Cenário dois: outro barraco espetado na meia-laje, não muito longe dali. Amanda veste com dificuldade o surrado vestidinho florido de chita barata e também desce correndo para o trabalho. Ela está bem acima do peso, com seu corpinho nem de criança, nem de mulher.

Sabia, moço, que depressão também engorda? diz a menina de vozinha rouca.

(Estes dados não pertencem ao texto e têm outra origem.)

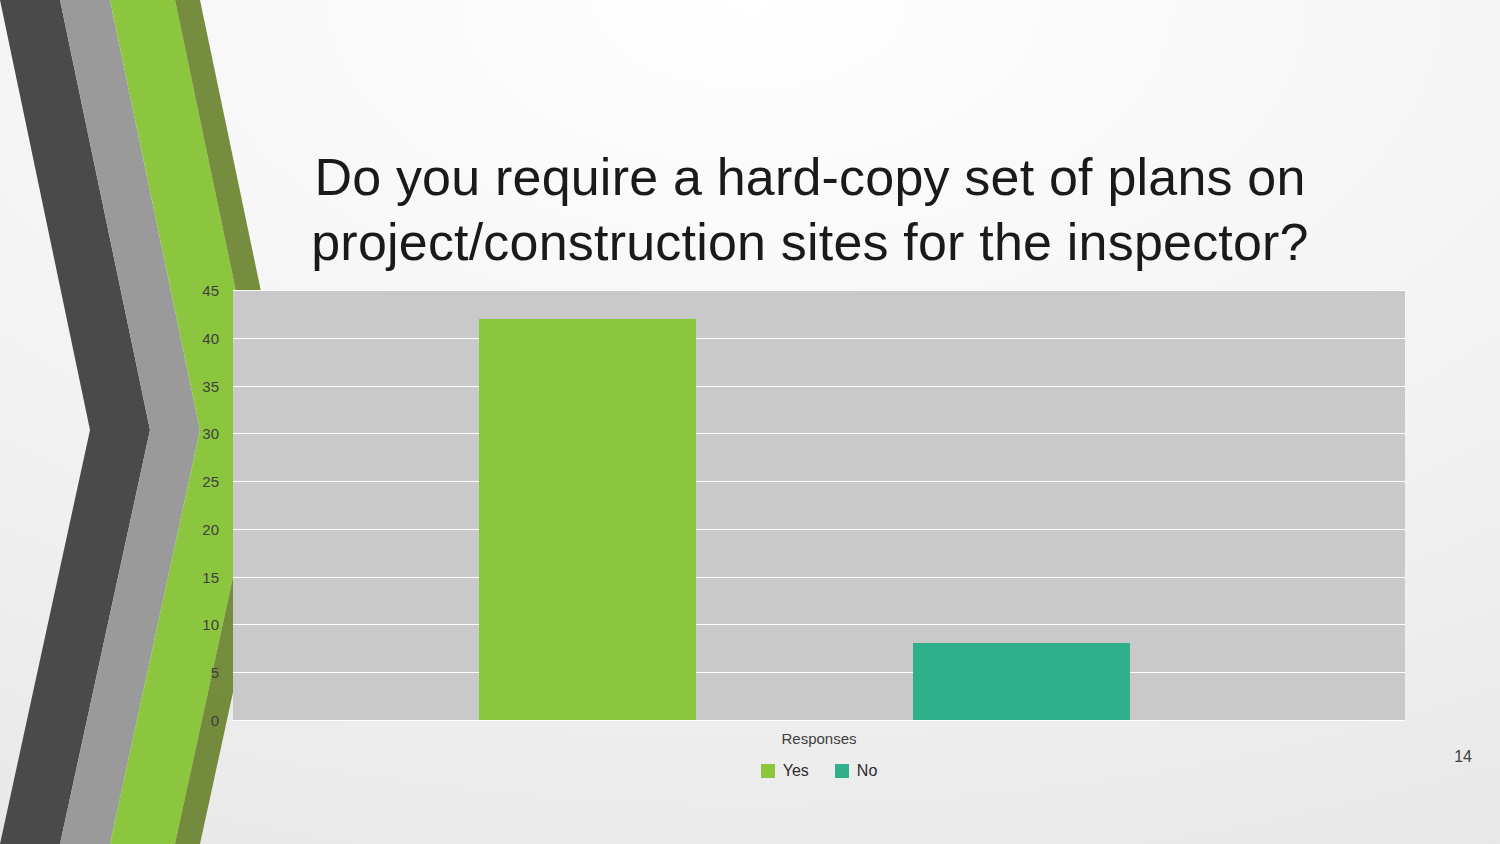Do you require a hard-copy set of plans on project/construction sites for the inspector?
45 40 35 30 25 20 15 10 5 0
Responses
Yes No
14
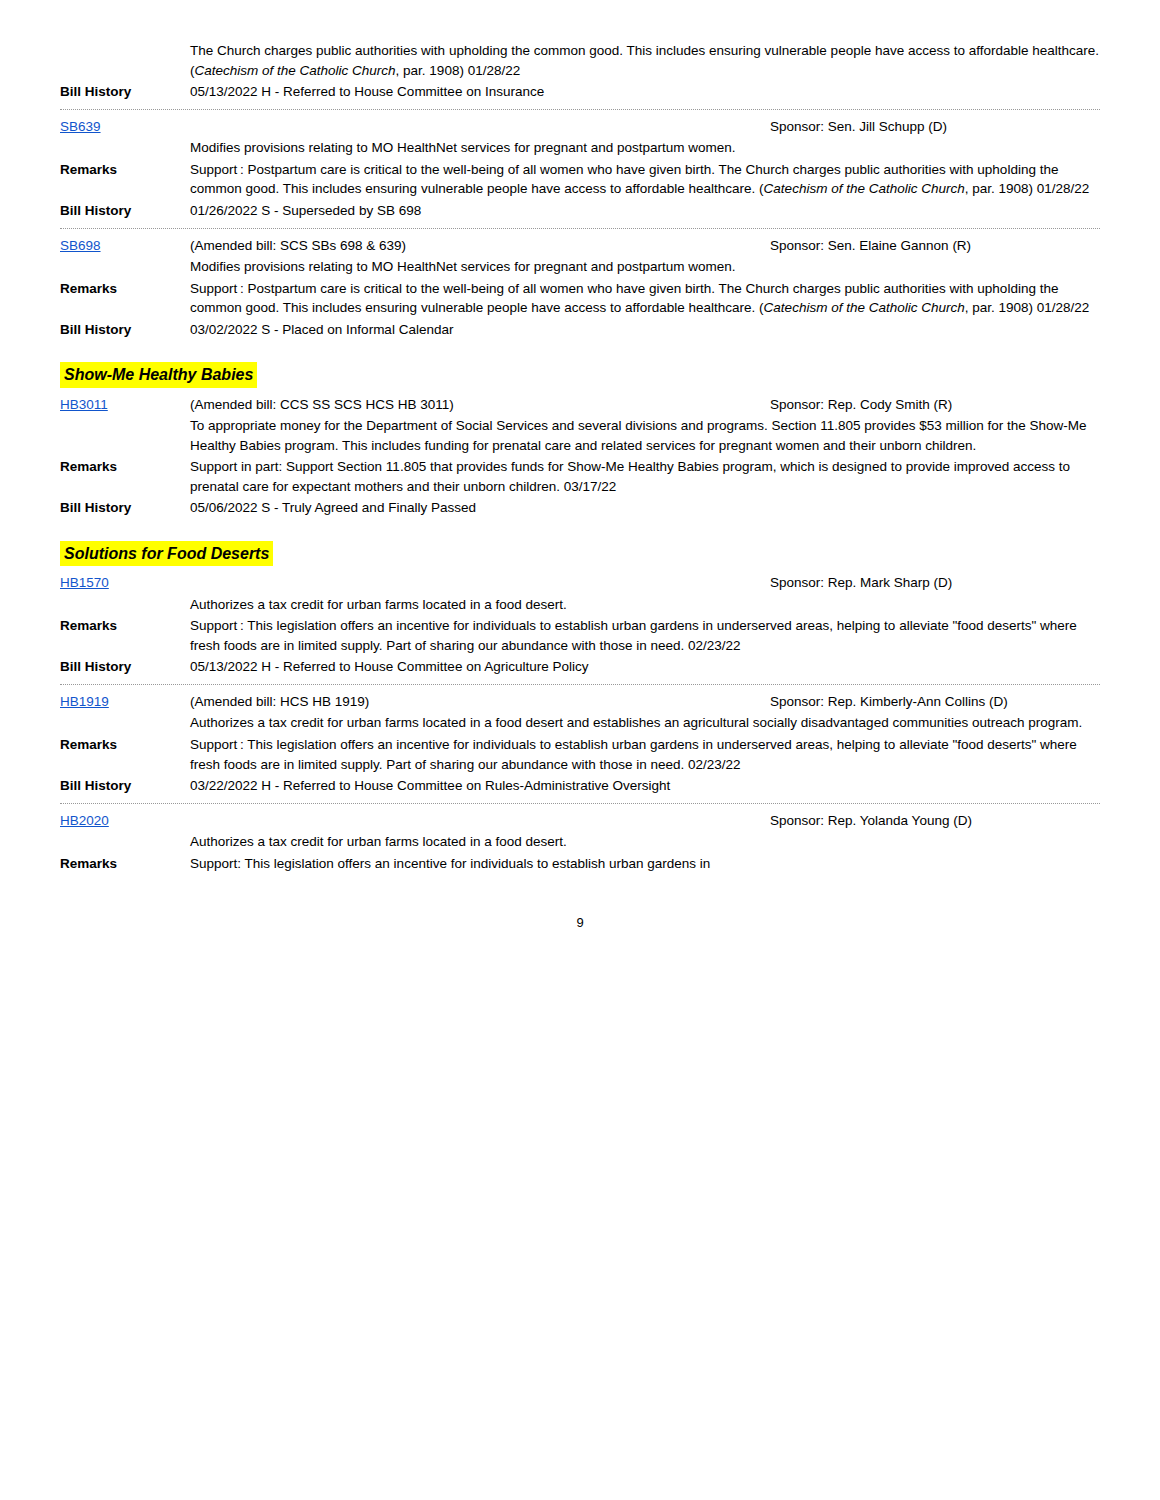| | The Church charges public authorities with upholding the common good. This includes ensuring vulnerable people have access to affordable healthcare. ( Catechism of the Catholic Church , par. 1908) 01/28/22 |
| Bill History | 05/13/2022 H - Referred to House Committee on Insurance |
| SB639 | Sponsor: Sen. Jill Schupp (D) |
| | Modifies provisions relating to MO HealthNet services for pregnant and postpartum women. |
| Remarks | Support : Postpartum care is critical to the well-being of all women who have given birth. The Church charges public authorities with upholding the common good. This includes ensuring vulnerable people have access to affordable healthcare. ( Catechism of the Catholic Church , par. 1908) 01/28/22 |
| Bill History | 01/26/2022 S - Superseded by SB 698 |
| SB698 | (Amended bill: SCS SBs 698 & 639) Sponsor: Sen. Elaine Gannon (R) |
| | Modifies provisions relating to MO HealthNet services for pregnant and postpartum women. |
| Remarks | Support : Postpartum care is critical to the well-being of all women who have given birth. The Church charges public authorities with upholding the common good. This includes ensuring vulnerable people have access to affordable healthcare. ( Catechism of the Catholic Church , par. 1908) 01/28/22 |
| Bill History | 03/02/2022 S - Placed on Informal Calendar |
Show-Me Healthy Babies
| HB3011 | (Amended bill: CCS SS SCS HCS HB 3011) Sponsor: Rep. Cody Smith (R) |
| | To appropriate money for the Department of Social Services and several divisions and programs. Section 11.805 provides $53 million for the Show-Me Healthy Babies program. This includes funding for prenatal care and related services for pregnant women and their unborn children. |
| Remarks | Support in part: Support Section 11.805 that provides funds for Show-Me Healthy Babies program, which is designed to provide improved access to prenatal care for expectant mothers and their unborn children. 03/17/22 |
| Bill History | 05/06/2022 S - Truly Agreed and Finally Passed |
Solutions for Food Deserts
| HB1570 | Sponsor: Rep. Mark Sharp (D) |
| | Authorizes a tax credit for urban farms located in a food desert. |
| Remarks | Support : This legislation offers an incentive for individuals to establish urban gardens in underserved areas, helping to alleviate "food deserts" where fresh foods are in limited supply. Part of sharing our abundance with those in need. 02/23/22 |
| Bill History | 05/13/2022 H - Referred to House Committee on Agriculture Policy |
| HB1919 | (Amended bill: HCS HB 1919) Sponsor: Rep. Kimberly-Ann Collins (D) |
| | Authorizes a tax credit for urban farms located in a food desert and establishes an agricultural socially disadvantaged communities outreach program. |
| Remarks | Support : This legislation offers an incentive for individuals to establish urban gardens in underserved areas, helping to alleviate "food deserts" where fresh foods are in limited supply. Part of sharing our abundance with those in need. 02/23/22 |
| Bill History | 03/22/2022 H - Referred to House Committee on Rules-Administrative Oversight |
| HB2020 | Sponsor: Rep. Yolanda Young (D) |
| | Authorizes a tax credit for urban farms located in a food desert. |
| Remarks | Support: This legislation offers an incentive for individuals to establish urban gardens in |
9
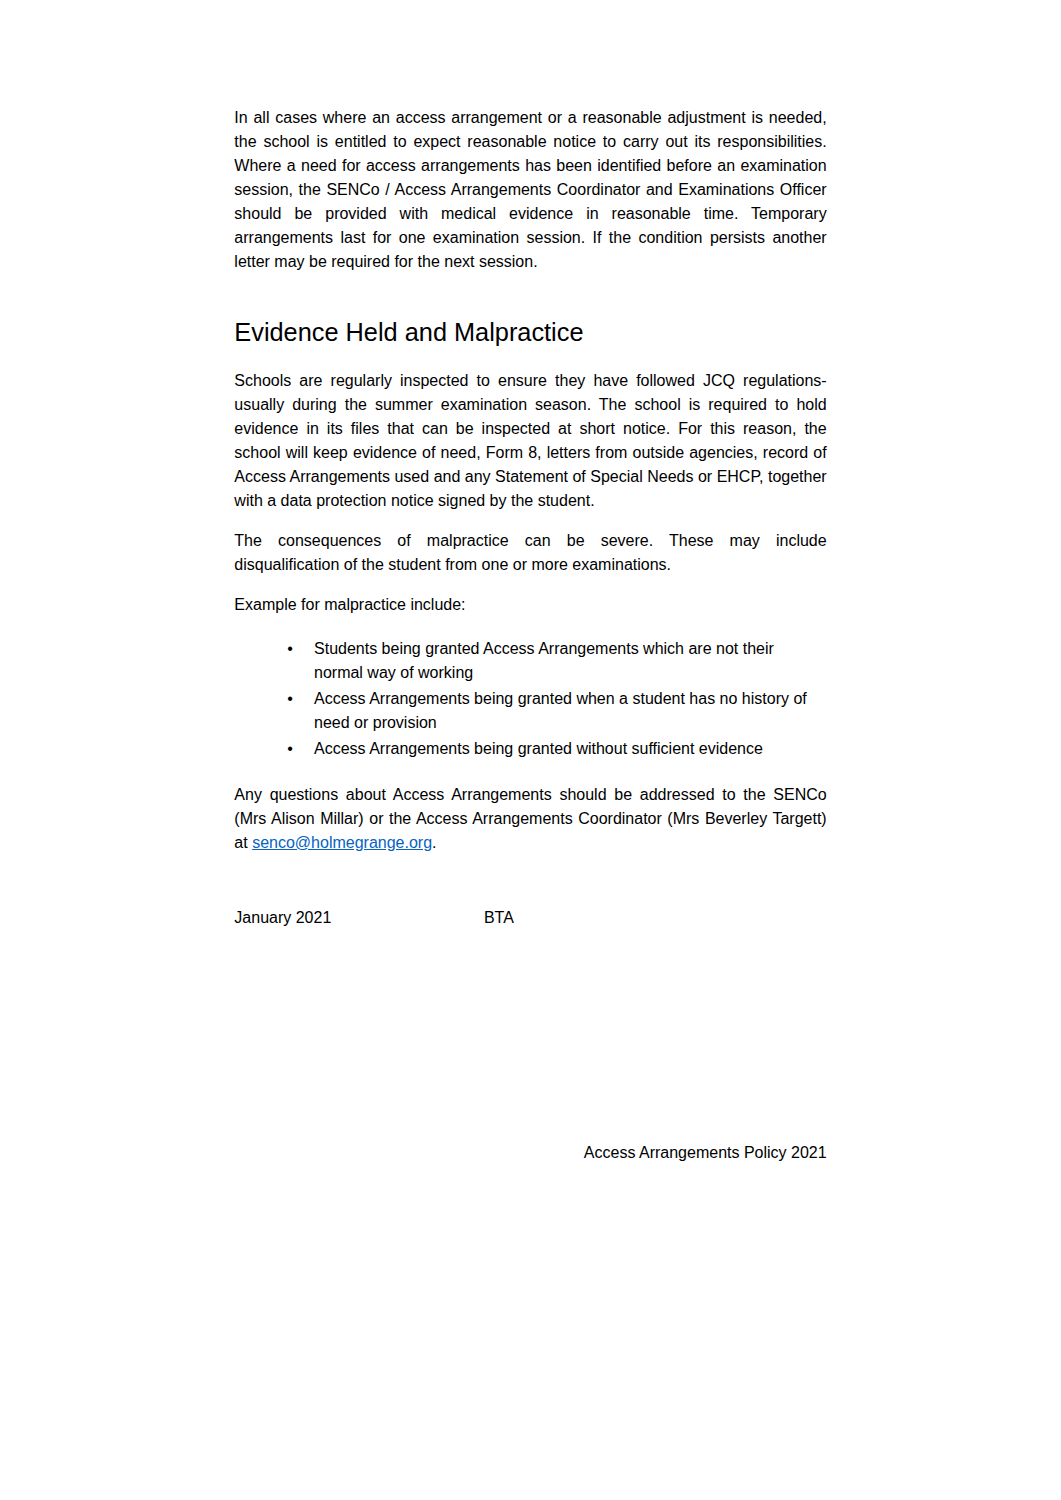In all cases where an access arrangement or a reasonable adjustment is needed, the school is entitled to expect reasonable notice to carry out its responsibilities. Where a need for access arrangements has been identified before an examination session, the SENCo / Access Arrangements Coordinator and Examinations Officer should be provided with medical evidence in reasonable time. Temporary arrangements last for one examination session. If the condition persists another letter may be required for the next session.
Evidence Held and Malpractice
Schools are regularly inspected to ensure they have followed JCQ regulations- usually during the summer examination season. The school is required to hold evidence in its files that can be inspected at short notice. For this reason, the school will keep evidence of need, Form 8, letters from outside agencies, record of Access Arrangements used and any Statement of Special Needs or EHCP, together with a data protection notice signed by the student.
The consequences of malpractice can be severe. These may include disqualification of the student from one or more examinations.
Example for malpractice include:
Students being granted Access Arrangements which are not their normal way of working
Access Arrangements being granted when a student has no history of need or provision
Access Arrangements being granted without sufficient evidence
Any questions about Access Arrangements should be addressed to the SENCo (Mrs Alison Millar) or the Access Arrangements Coordinator (Mrs Beverley Targett) at senco@holmegrange.org.
January 2021 BTA
Access Arrangements Policy 2021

Há um mês, exatamente no dia em que fazia treze anos, Amanda perdeu a mãe, que também trabalhava de ambulante no trânsito. Atropelada. O enterro foi numa segunda bem cedinho e no mesmo dia, depois do almoço, ela já estava no batente:

Ônibus das quinze pras seis da manhã. Maior sufoco. Mais de quatro reais somente para atravessar o túnel, enquanto o dia começa a clarear. E já faz um calor.

Seis e cinco, Mauro assume seu posto perto das figueiras do canal. Estica um olhar pro outro lado da pista expressa e faz um breve aceno de mão para a “colega” do outro lado da rua. Amanda, rosto compenetrado, responde de longe sem interromper o trabalho:

Compra chiclete, moço, compra pra me ajudar.  Pede a pequenina através da janela de vidro fechada do automóvel.

O calor aumenta e a manhã se arrasta com a fila dos carros travados no engarrafamento. E a pratinha começa a “pingar” bem devagar. Um real aqui, uma moedinha ali…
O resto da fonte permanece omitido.